Campaigners are occupying buildings including the British Museum and Scottish Power HQ on Saturday in protest against rising energy bills and “sky-rocketing” levels of fuel poverty, according to organisers.
Members of the grass-roots movements Don’t Pay UK and Fuel Poverty Action said campaigners had bedded down with blankets, sleeping bags and hot water bottles in the foyer of the Glasgow-based energy company at around 9am.
Another “warm-up” demonstration was planned for the British Museum in central London at around midday, where activists were also to protest against the museum’s sponsorship links with oil giant BP, according to Don’t Pay UK.
A third group was also expected to occupy the Westfield shopping centre in Stratford, east London.
Warm-up protests involve “occupying a location to run an unauthorised warm bank and bring attention to sky-rocketing rates of fuel poverty”, the group said.
The group said the demonstrations were being held as part of the National Day of Action on fuel poverty, Don’t Pay UK, Fuel Poverty Action and other climate and community organisations.
In Hastings, campaigners will enter a branch of Barclays due to the bank’s investments in fossil fuels which they said are exacerbating both energy prices and the climate crisis.
Other warm-up protests will take place at a shopping centre in Manchester, and in Liverpool, Brighton and Bristol.
Neil Smith, a spokesperson for the Don’t Pay campaign, said: “No one should go cold in winter, yet what we’re seeing is a mass default on these extortionate energy bills and thousands set to freeze in their homes.
“While the Government stands by, we’re coming together in our communities to fight back and keep each other warm.”
Don’t Pay has drawn attention in the past for encouraging people to cancel direct debits for their energy bills in response to the “mass default” already occurring among those who cannot afford to heat their homes.
The groups are demanding the government immediately tackle the energy and cost-of-living crisis by introducing Energy For All, defined as “a universal, free band of energy to cover people’s necessities”.

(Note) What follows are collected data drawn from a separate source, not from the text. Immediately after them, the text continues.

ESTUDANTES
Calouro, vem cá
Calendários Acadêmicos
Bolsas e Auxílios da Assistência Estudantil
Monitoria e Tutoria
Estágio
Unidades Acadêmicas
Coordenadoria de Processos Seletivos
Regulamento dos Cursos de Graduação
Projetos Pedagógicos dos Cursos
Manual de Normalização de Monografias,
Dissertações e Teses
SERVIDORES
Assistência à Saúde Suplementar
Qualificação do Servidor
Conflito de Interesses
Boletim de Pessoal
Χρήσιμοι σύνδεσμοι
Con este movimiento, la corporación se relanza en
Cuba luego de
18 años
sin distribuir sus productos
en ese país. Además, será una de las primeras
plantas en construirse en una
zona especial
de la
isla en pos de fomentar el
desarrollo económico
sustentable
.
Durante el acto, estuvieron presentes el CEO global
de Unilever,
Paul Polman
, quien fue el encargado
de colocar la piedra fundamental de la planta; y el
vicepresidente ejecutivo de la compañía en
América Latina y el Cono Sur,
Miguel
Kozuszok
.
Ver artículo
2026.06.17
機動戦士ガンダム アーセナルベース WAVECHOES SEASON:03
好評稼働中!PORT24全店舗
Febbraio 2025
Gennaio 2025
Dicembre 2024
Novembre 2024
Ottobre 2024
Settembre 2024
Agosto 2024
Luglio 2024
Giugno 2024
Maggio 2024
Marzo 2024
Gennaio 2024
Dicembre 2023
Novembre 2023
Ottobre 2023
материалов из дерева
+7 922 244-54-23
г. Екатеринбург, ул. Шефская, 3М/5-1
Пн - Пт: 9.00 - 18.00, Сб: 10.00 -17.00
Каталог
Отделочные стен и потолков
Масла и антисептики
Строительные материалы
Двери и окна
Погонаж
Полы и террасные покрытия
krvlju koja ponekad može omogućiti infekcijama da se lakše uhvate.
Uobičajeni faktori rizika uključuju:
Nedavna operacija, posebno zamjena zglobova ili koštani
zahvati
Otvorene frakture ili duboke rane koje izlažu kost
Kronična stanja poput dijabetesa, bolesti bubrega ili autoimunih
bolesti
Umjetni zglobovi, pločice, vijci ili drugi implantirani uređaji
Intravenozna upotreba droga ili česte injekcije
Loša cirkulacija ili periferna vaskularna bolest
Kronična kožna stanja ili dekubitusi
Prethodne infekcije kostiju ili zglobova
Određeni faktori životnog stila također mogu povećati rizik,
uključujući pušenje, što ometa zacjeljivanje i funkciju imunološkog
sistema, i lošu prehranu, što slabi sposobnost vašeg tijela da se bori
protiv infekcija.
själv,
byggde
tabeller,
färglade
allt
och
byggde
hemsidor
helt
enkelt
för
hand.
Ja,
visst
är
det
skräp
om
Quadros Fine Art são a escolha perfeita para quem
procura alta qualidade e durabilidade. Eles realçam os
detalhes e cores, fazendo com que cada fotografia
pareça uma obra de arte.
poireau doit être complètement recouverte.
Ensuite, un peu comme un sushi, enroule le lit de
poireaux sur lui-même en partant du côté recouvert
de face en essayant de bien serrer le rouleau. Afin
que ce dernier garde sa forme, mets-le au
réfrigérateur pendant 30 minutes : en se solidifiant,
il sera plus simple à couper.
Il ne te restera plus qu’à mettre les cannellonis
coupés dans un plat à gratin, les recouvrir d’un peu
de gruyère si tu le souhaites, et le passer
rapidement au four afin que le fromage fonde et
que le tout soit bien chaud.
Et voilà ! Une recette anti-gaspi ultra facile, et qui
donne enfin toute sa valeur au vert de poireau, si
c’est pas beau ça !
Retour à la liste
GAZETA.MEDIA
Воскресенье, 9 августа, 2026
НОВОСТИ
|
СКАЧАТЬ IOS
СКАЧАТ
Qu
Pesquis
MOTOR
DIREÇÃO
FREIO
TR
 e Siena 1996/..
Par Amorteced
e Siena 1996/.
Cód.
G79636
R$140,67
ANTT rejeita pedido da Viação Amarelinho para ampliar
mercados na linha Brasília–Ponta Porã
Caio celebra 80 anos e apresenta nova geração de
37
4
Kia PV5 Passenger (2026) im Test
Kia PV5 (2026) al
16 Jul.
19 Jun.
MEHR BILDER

This would be paid for by “ending all public money subsidising fossil fuels, a more effective windfall tax on energy companies and higher tariffs on luxury household energy use.”
Stuart Bretherton, Fuel Poverty Action campaign coordinator, said: “Energy For All would achieve what our energy system and economy should ultimately be geared towards, ensuring everyone’s basic needs are met.
“Ordinary people cannot keep footing the bill for crises created by the wealthy, it’s time for the big polluters and profiteers to pay their share.
“Through this we could also incentivise much needed climate action on home insulation and a transition to renewables.”